I should mention that the volunteers all wear navy-blue caps with gold braid or “scrambled eggs” on the brim, and the words “Moby-Dick: The Marathon” emblazoned across the front in gold letters. This morning, the Timer is particularly intent on his duties, seated at the table in front of the two reader’s podiums, lightly tapping his text of Moby-Dick with a pencil as he follows along, checking the clock, checking whatever is written in the notebook open in front of him.
***
Today’s New Bedford Standard-Times, begins the story on the marathon thus:
NEW BEDFORD — The man with the black boots made his way loudly to the front of the chapel.
Those seated couldn’t help but turn in the pews to watch the man, wearing a long trench coat and wide-brimmed black hat, make his way forward.
“Who is that?” people whispered as Peter Whittemore, the great-great-grandson of Herman Melville, read Chapter 7 of “Moby-Dick” as part of the 10th annual 25-hour “Moby-Dick” marathon.
The marathon began at the whaling museum yesterday, but some 80 participants walked across the street to Seamen’s Bethel to read Chapter 7 — the chapter about the minister’s sermon to the whalers.
Mr. Whittemore, 55, was in the middle of reading when it became clear who the man in black was.
“Oh! He’s the minister!” people whispered, as the real-life Rev. Edward Dufresne, took the pulpit as “Father Mapple” and read his dialogue in character.
The Standard-Times also quotes volunteer Mimi Allen as asying, “We have about 20 people who stick around every year for the entire 25 hours.” (Given what I saw last night at 3 a.m., my guess is that this year there are less than 20.) The Standard-Times also reports that “everyone who stays the entire time will be awarded a Melville biography.”
***
10:05 a.m.
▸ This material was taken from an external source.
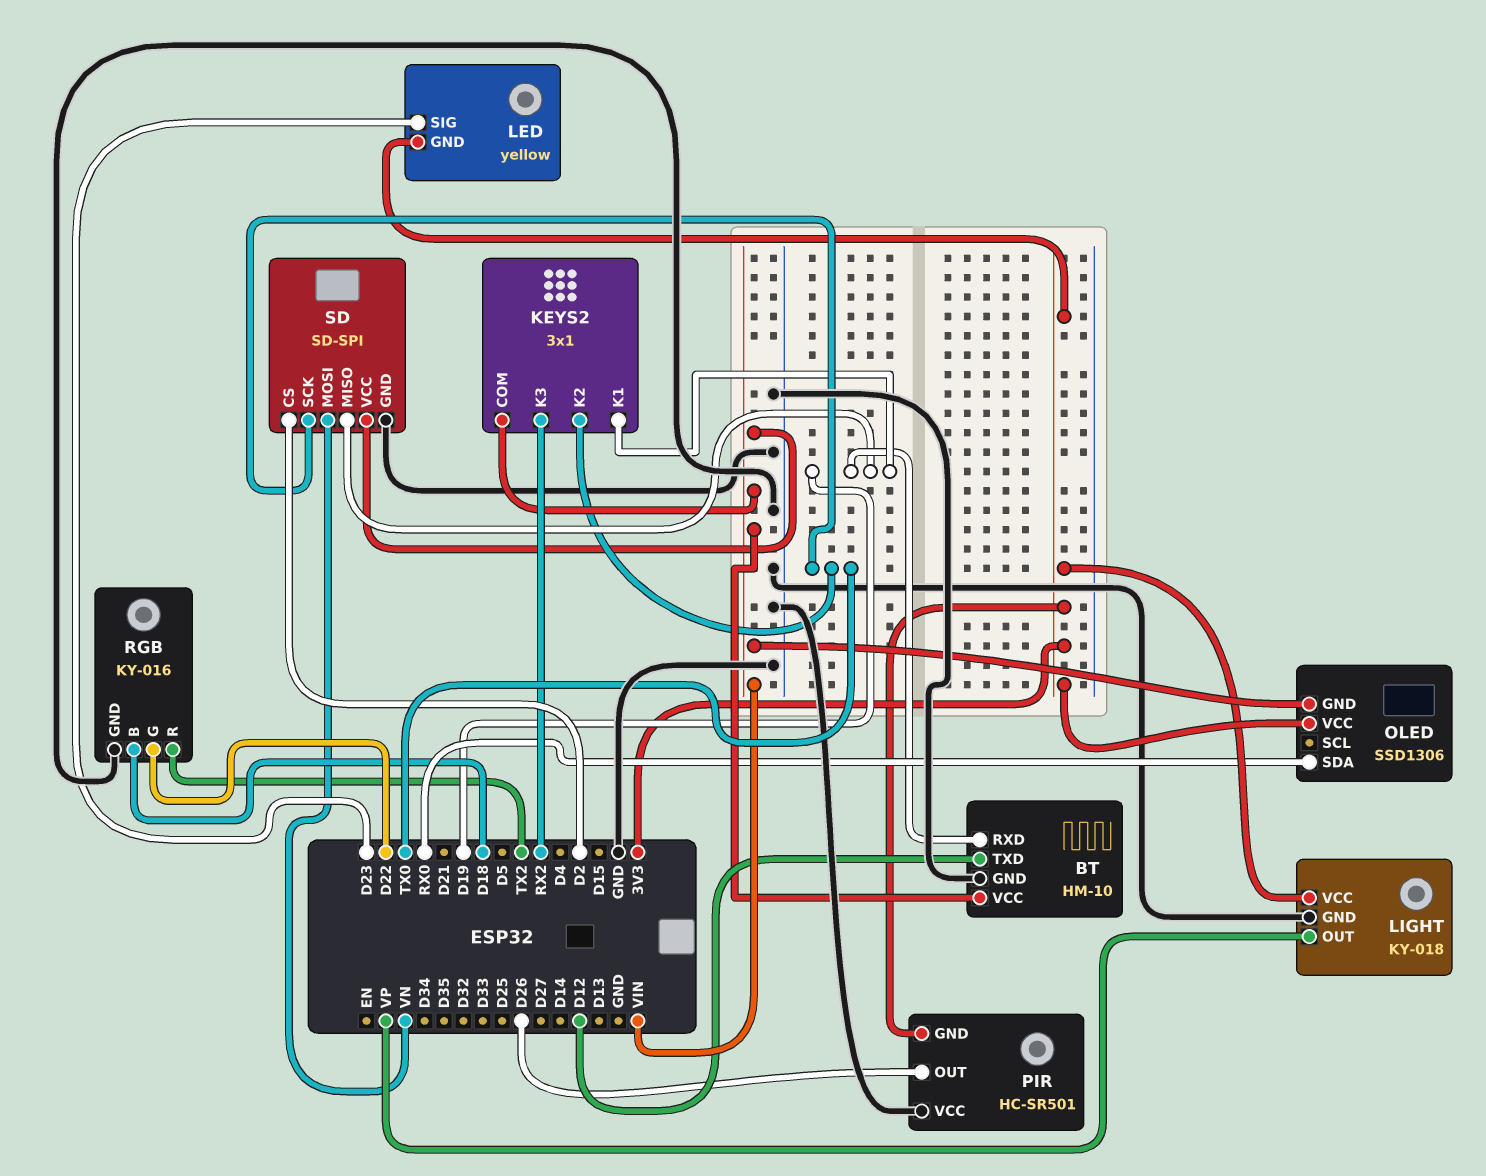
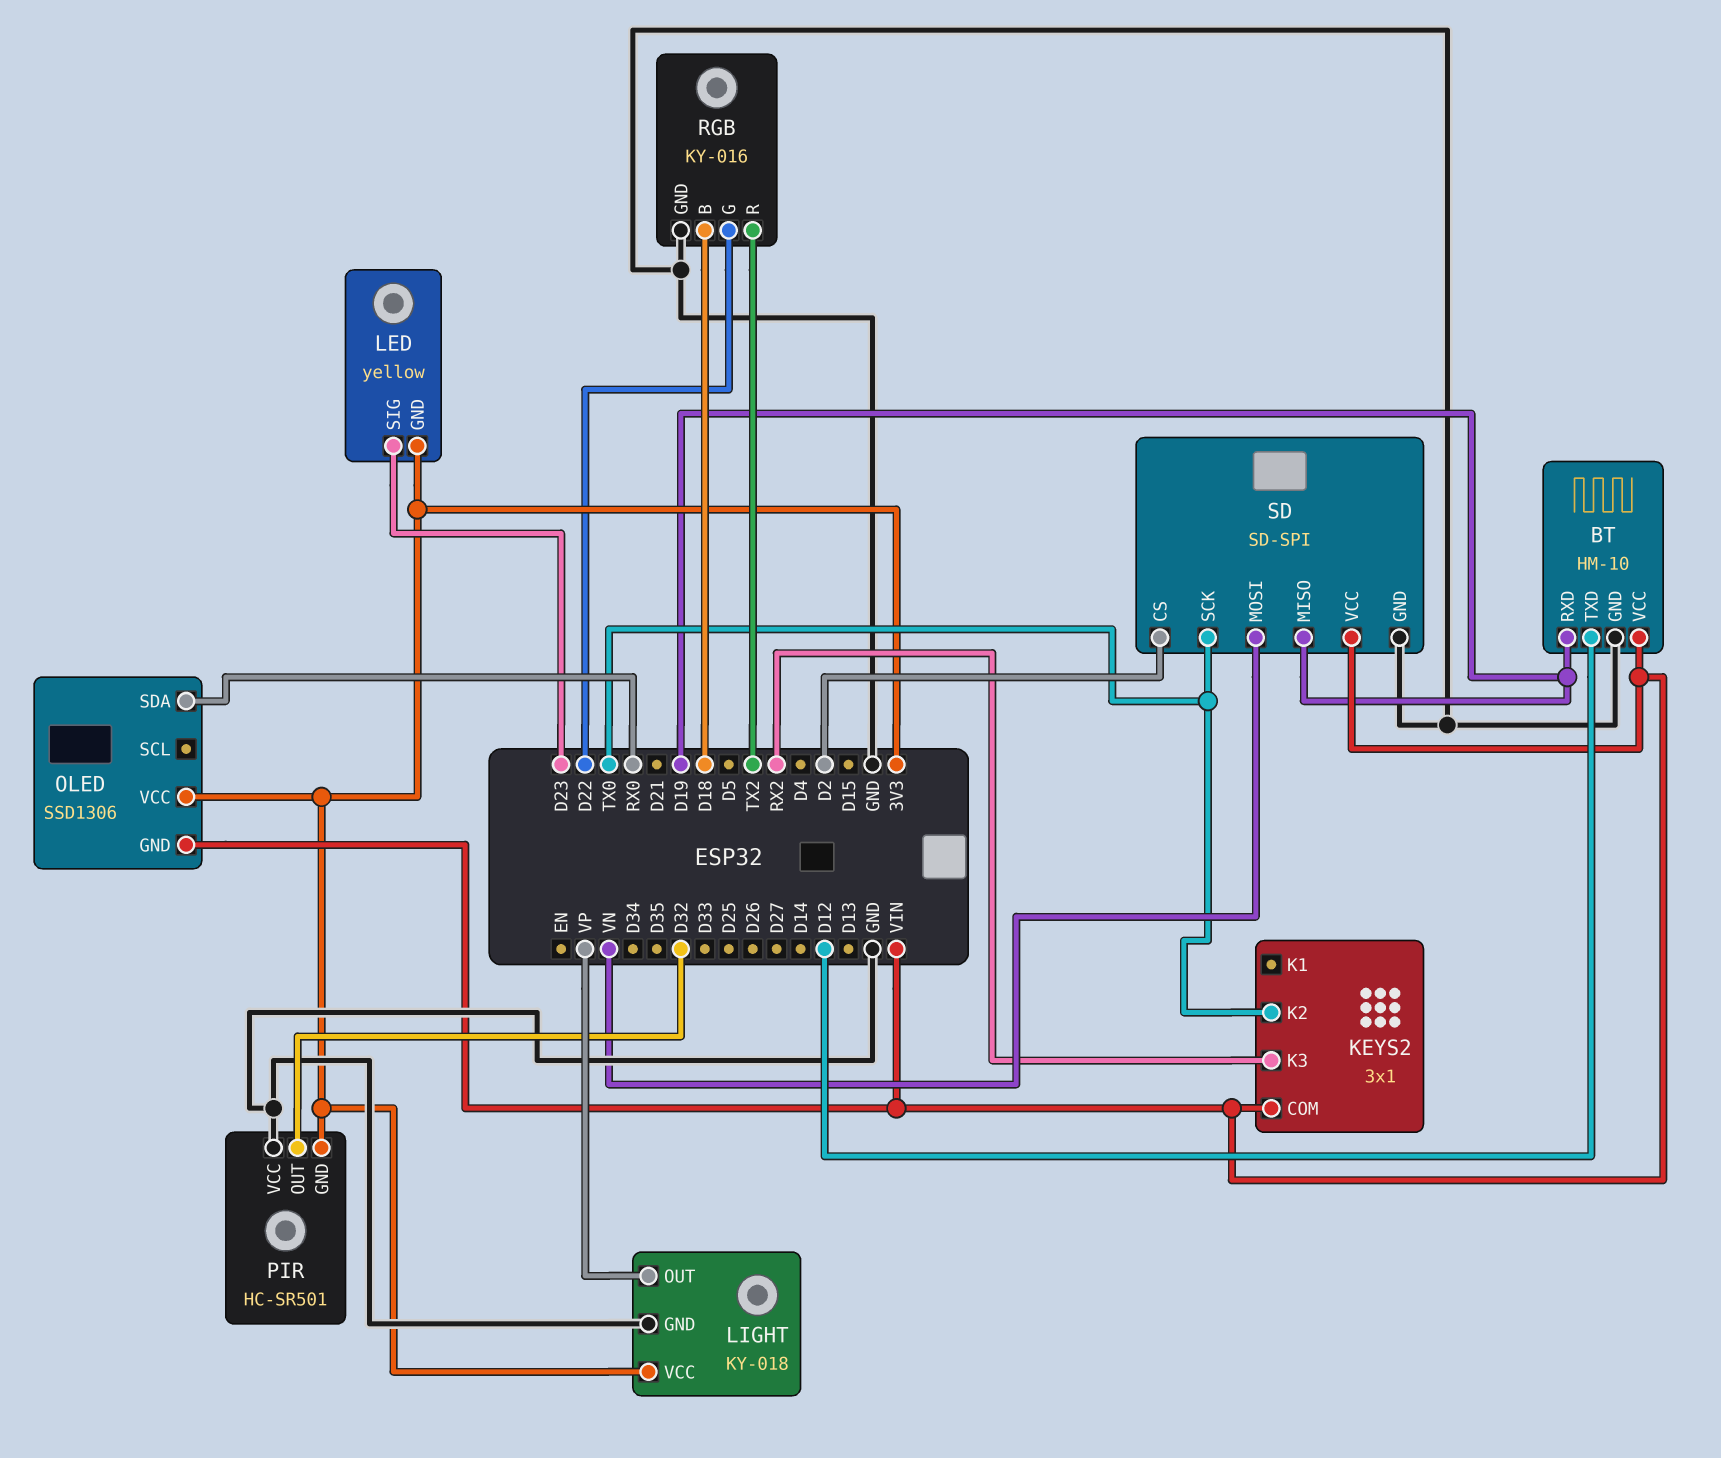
KEYS2 pin K1: D19 -> none
PIR pin OUT: D26 -> D32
I’m taking a break from writing a memorial service, and stop in for fifteen minutes. Carol has been there since 8:15; I manage to get a chair next to her. Still more people now: perhaps 20 spectators and 20 readers waiting to read, half a dozen volunteers, but it’s hard to get a good count as people are moving about, coming in, going out. Though there isn’t much room on the spectator side of the room, no one will sit in the front row of chairs. We are sitting right behind some of the all-nighters; their faces are pallid, their eyes a little puffy.
A young woman reads:
Chapter one-twenty-two. Midnight aloft — Thunder and Lightning. The Main-top-sail yard. – Tashtego passing new lashings around it. “Um, um, um. Stop that thunder! Plenty too much thunder up here. What’s the use of thunder? Um, um, um. We don’t want thunder; we want rum; give us a glass of rum. Um, um, um!”
Her voice doesn’t quite manage to make me believe it is Tashtego speaking, but she doesn’t need to. The book is speaking through her, as it speaks through each of the readers. The concept of a Moby-Dick marathon sounds a little silly, I suppose, and I find I cannot convey the power of hearing the book read in this way, all at one time, by multiple readers in their individual voices. Even though Carol and I have caught just pieces of the complete reading, we have known it is going on this whole time. We have lost something in our culture, now that we no longer read aloud to each other; audio books, while fine in their own way, are too disembodied. Sitting there in the flesh, listening to a real voice, makes the book come alive in a way that transcends merely reading it by yourself, or listening to a recording of it.